Referendum di giugno 2025
Domenica 8 e lunedì 9 giugno 2025 gli italiani torneranno (in teoria) alle urne per esprimersi su cinque quesiti referendari. Una chiamata collettiva a decidere su temi fondamentali come il lavoro e la cittadinanza. Ma cosa significa davvero votare in un referendum? E perché è importante farlo, oggi più che mai?
Precisazione importante: si può andare a votare anche solo per un quesito.
La Cittadinanza Italiana Ius Sanguinis
Il referendum: strumento di democrazia diretta
In un’epoca in cui la sfiducia nei confronti della politica e delle istituzioni cresce, il referendum rappresenta un momento raro ma potentissimo: è l’unico strumento attraverso cui il cittadino può incidere direttamente sulla produzione normativa dello Stato.
In particolare, il referendum abrogativo, previsto dall’art. 75 della Costituzione italiana, consente di cancellare – in tutto o in parte – una legge o un atto avente forza di legge. Perché sia valido, deve raggiungere il quorum: devono recarsi alle urne almeno la metà più uno degli aventi diritto. Il voto è sì per abrogare la norma, no per mantenerla in vigore.
Si tratta quindi di una decisione binaria che, però, racchiude questioni complesse e profonde. Non votare significa rinunciare a un potere raro: quello di dire direttamente “questa norma deve restare” oppure “questa norma deve sparire”.
Ovviamente il non andare a votare è comunque un’espressione di voto quando si tratta di referendum, però dovrebbe essere un espressione consapevole.
In un momento storico in cui l’astensionismo sembra crescere in parallelo al disincanto civico, i referendum di giugno assumono anche una valenza simbolica: chiamano i cittadini a uscire dall’apatia e a riappropriarsi del proprio ruolo nella democrazia.

################

> **APPLICA QUANTO LETTO**
A: Nel brano sul referendum di giugno 2025, quanti aventi diritto devono recarsi alle urne perché il referendum abrogativo sia valido?
B: Prosegui il brano sul referendum di giugno 2025 partendo dopo la sua ultima frase.

################

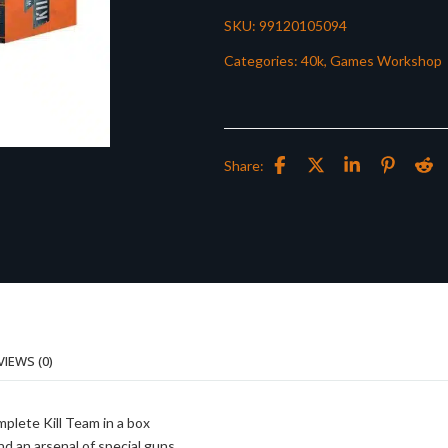
SKU:
99120105094
Categories:
40k
,
Games Workshop
Share:
VIEWS (0)
mplete Kill Team in a box
nd an arsenal of special guns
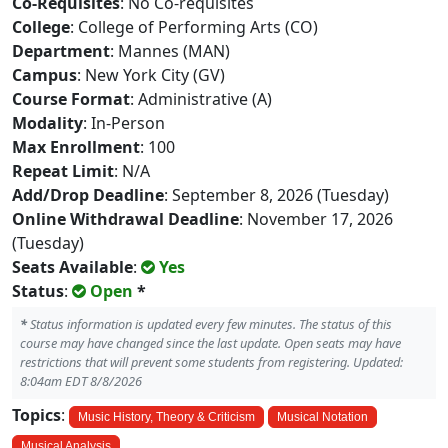
Co-Requisites
: No Co-requisites
College
: College of Performing Arts (CO)
Department
: Mannes (MAN)
Campus
: New York City (GV)
Course Format
: Administrative (A)
Modality
: In-Person
Max Enrollment
: 100
Repeat Limit
: N/A
Add/Drop Deadline
: September 8, 2026 (Tuesday)
Online Withdrawal Deadline
: November 17, 2026
(Tuesday)
Seats Available
:
Yes
Status
:
Open
*
*
Status information is updated every few minutes. The status of this
course may have changed since the last update. Open seats may have
restrictions that will prevent some students from registering. Updated:
8:04am EDT 8/8/2026
Topics
:
Music History, Theory & Criticism
Musical Notation
Musical Analysis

################

> **RISULTATI DEI COMPITI**
A: Almeno la metà più uno degli aventi diritto.

B:
I cinque quesiti del Referendum: il lavoro al centro del dibattito
I referendum, indetti con i decreti del Presidente della Repubblica il 25 marzo 2025 (pubblicati nella Gazzetta Ufficiale del 31 marzo):
Contratto a tutele crescenti – Abrogazione della disciplina dei licenziamenti illegittimi introdotta dal Jobs Act
Il primo quesito riguarda una delle riforme più significative del diritto del lavoro degli ultimi decenni: il contratto a tutele crescenti, introdotto dal Jobs Act (D. Lgs. 23/2015), applicato ai lavoratori assunti dopo il 7 marzo 2015.
Cosa cambia con il Jobs Act?
Ha limitato il reintegro nel posto di lavoro (art. 18 dello Statuto dei Lavoratori) ai soli casi di licenziamento manifestamente infondato o discriminatorio, introducendo in tutti gli altri casi un indennizzo economico crescente con l’anzianità di servizio, anche per i licenziamenti ingiustificati. Questo ha reso più “prevedibile” il costo per le imprese di un licenziamento illegittimo, ma ha anche indebolito la tutela sostanziale dei lavoratori.
Cosa succederebbe con l’abrogazione?
Un sì al referendum eliminerebbe l’intera disciplina del Jobs Act in materia di licenziamenti, con la conseguenza (non automatica ma probabile) del ritorno alla disciplina precedente, basata sull’art. 18 e sulla possibilità di reintegro pieno, ma non solo anche con la possibilità di indennizzi più alti. Tuttavia, tale effetto dipenderebbe da una lettura interpretativa dei giudici o da un nuovo intervento legislativo chiarificatore.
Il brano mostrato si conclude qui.